One-liners. Updated as I go.
Safety (don't break the working app)
Behavior-preserving by default — a dedup must produce identical observable output; if it can't, it's not a dedup.
Verify equivalence before merging — quote both implementations, confirm byte/algorithm-identical; differ → don't merge.
Reject the audit when it's wrong — judgment over blind application (rejected DUP-10 tested-API, DUP-17 not-equivalent, DUP-03/14 variant-drift).
Preserve intentional divergence via options, not forked copies (e.g. handleEscapedQuotes keeps the validator's behavior).
Additive fixes over rewrites — emit-only-when-present changes can't regress existing output (e.g. for-each var-init).
Never change a tested public API just to dedup; keep the name/contract.
Single source of truth
Extract shared logic to one util; callers become thin delegating wrappers that keep their names/exports → zero caller churn.
Generic over specific when one algorithm serves multiple shapes (), still fully typed.
Reuse before writing — if logic exists, refactor to share it, don't add a copy.
Fix latent bugs surfaced while deduping (real targetHandle bug, missing var-init, broken type alias) — but call them out in the commit.
Proof (done = proven)
Gate every change: tsc --noEmit clean + vitest 576/576 + npm run build green.
tsc lies on moves (incremental cache) — npm run build (rollup) is the real gate for import/path changes; bust .tsbuildinfo when in doubt.

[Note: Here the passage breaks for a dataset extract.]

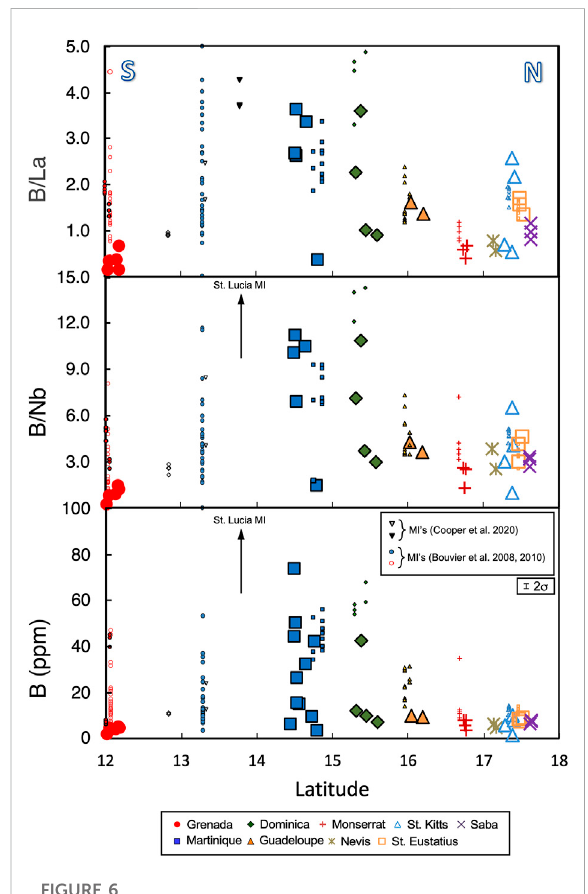
FIGURE 6 Variation of Boron, B/Nb and B/La for the Lesser Antilles Volcanic Arc. Boron is low in Grenada whole rock, enriched in the central islands, reaching peak concentration in St. Lucia and decreasing northward. Ba/Nb and Ba/La are very low for Grenada lava whereas these same ratios are slightly higher in the northernislandssuggestingthatbothNbandLaaremoreenriched in the south. Symbols as in Figure 3 with the addition of Grenada and St. Vincent MI ’ s (small red and blue circles) from Bouvier et al. (2008), Bouvier et al.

Commit per issue, small + frequent, message references the DUP-/GOD- id + states the proof.
Code quality
No any anywhere — generics or specific types.
Files ≤300 lines, single responsibility (CLAUDE.md); split god-files into types/utils/hooks/subcomponents.
Barrels for folder moves so external imports stay stable.
Token economy
Targeted vitest per fix; full build+suite batched every 2–3 fixes / before push.
Delegate wide cross-file reads/equivalence checks to a subagent; apply edits in the main session.
Coordination
Concurrent sessions sync via a shared status file + git — lock active files, list done/next, commit often so others see progress.